> **Exercise text**
4.2. High Incidence of Serious Infections in HTLV-1-Positive RA Patients

HTLV-1 infection may alter the host immune responses against Mycobacterium tuberculosis (TB), Strongyloides stercoralis (S. stercoralis), EBV, cytomegalovirus, and Pneumocystis jirovejii [73,74]. A higher prevalence of TB and S. stercoralis has been observed in HTLV-1 carriers than in healthy subjects without HTLV-1 infection [16]. During antirheumatic therapies, the prevalence risk of these opportunistic infections has also increased in patients with RA. Some reports have found that the tuberculin skin test reaction in HTLV-1-positive individuals was attenuated relative to that in HTLV-1-negative individuals [75,76]. However, it remains unclear whether HTLV-1-infection increases the incidence of these infections in HTLV-1-positive RA patients.
Hashiba et al. reported a case of HTLV-1-positive RA patients who developed S. stercoralis colitis after administration of a TNF inhibitor [77]. Recently, a HTLV-1 RA cohort study found a higher incidence of serious infections requiring hospitalization in HTLV-1-positive RA patients than in HTLV-1-negative RA patients [68]. In this study, the most frequently observed complications were serious respiratory infections in HTLV-1-positive RA patients. Respiratory comorbidities are well-known risk factors for developing respiratory infections in RA patients. Several reports have demonstrated that the incidence of respiratory disorders, such as bronchitis and bronchiectasis, is higher in HTLV-1-infected individuals than in healthy individuals [13,78]. A meta-analysis has also indicated an association between HTLV-1 infection and respiratory complications [13,16]. Atsumi et al. [79] suggested that HTLV-1 infection is an independent risk factor for community-acquired pneumonia (CAP) and that HTLV-1-infected patients tended to develop a relatively severe form of pneumonia. One reason why CAP develops in HTLV1-infected patients could be the structural changes in the lungs. A previous report found structural changes in the lungs on computed tomography images in 30.1% of HTLV-1 carriers [80]. Therefore, HTLV-1-positive RA patients may be at increased risk for developing serious respiratory infections.

> **Given data**
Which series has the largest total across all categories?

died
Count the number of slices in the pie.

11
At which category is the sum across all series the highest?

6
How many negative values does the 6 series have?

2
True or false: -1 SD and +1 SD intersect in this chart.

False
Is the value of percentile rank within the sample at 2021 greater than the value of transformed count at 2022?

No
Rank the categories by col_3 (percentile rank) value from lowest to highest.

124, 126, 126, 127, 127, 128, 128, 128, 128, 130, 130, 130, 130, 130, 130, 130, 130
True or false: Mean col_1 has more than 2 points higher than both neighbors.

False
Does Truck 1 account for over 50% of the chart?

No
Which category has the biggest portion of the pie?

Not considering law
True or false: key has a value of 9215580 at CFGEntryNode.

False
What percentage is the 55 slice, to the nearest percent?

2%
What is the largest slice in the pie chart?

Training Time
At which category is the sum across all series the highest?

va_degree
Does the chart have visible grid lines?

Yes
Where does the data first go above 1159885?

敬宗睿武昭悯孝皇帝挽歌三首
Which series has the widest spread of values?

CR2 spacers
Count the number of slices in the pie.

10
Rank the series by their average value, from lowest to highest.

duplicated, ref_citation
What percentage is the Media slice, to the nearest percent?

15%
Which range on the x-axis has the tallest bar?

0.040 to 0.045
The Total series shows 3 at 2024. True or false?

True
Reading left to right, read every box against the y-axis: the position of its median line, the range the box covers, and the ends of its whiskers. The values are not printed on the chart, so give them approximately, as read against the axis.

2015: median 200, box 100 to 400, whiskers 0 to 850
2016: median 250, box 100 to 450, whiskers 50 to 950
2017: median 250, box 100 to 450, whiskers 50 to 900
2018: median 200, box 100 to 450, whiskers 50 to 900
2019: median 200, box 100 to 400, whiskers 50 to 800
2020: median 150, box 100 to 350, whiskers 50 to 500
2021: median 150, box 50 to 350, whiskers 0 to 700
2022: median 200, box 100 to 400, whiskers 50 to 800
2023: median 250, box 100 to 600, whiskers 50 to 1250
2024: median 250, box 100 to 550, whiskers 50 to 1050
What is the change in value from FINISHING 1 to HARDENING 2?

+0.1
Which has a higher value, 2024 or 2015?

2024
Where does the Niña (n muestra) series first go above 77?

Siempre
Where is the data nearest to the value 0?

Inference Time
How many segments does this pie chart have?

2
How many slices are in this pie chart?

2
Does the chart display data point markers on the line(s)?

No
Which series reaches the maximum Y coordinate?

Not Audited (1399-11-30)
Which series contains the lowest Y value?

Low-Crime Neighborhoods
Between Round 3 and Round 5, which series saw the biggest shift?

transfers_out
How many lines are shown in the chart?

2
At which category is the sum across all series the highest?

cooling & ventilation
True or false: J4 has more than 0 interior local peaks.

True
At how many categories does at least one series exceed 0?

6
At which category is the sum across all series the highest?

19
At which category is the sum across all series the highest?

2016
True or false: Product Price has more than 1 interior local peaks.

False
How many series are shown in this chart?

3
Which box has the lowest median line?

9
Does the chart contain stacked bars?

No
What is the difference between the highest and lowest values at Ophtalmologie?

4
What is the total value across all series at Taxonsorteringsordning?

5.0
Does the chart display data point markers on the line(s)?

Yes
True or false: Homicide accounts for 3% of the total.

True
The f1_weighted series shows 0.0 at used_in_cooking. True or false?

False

> **List of tasks**
1. In the section on serious infections, what share of HTLV-1 carriers showed structural lung changes on computed tomography in a previous report?
2. Say whether each statement agrees with the section on serious infections, answering yes or no and quoting the words that decide it. (a) Hashiba et al. described an HTLV-1-positive RA patient who got S. stercoralis colitis after receiving a TNF inhibitor. (b) The tuberculin skin test reaction was stronger in HTLV-1-positive individuals than in HTLV-1-negative ones. (c) In the HTLV-1 RA cohort study, the most frequent complications in HTLV-1-positive RA patients were serious gastrointestinal infections.
The items are not needed for this work.

> **List of solutions**
1. 30.1%

2.
(a) Yes: "Hashiba et al. reported a case of HTLV-1-positive RA patients who developed S. stercoralis colitis after administration of a TNF inhibitor"
(b) No: "the tuberculin skin test reaction in HTLV-1-positive individuals was attenuated relative to that in HTLV-1-negative individuals"
(c) No: "the most frequently observed complications were serious respiratory infections in HTLV-1-positive RA patients"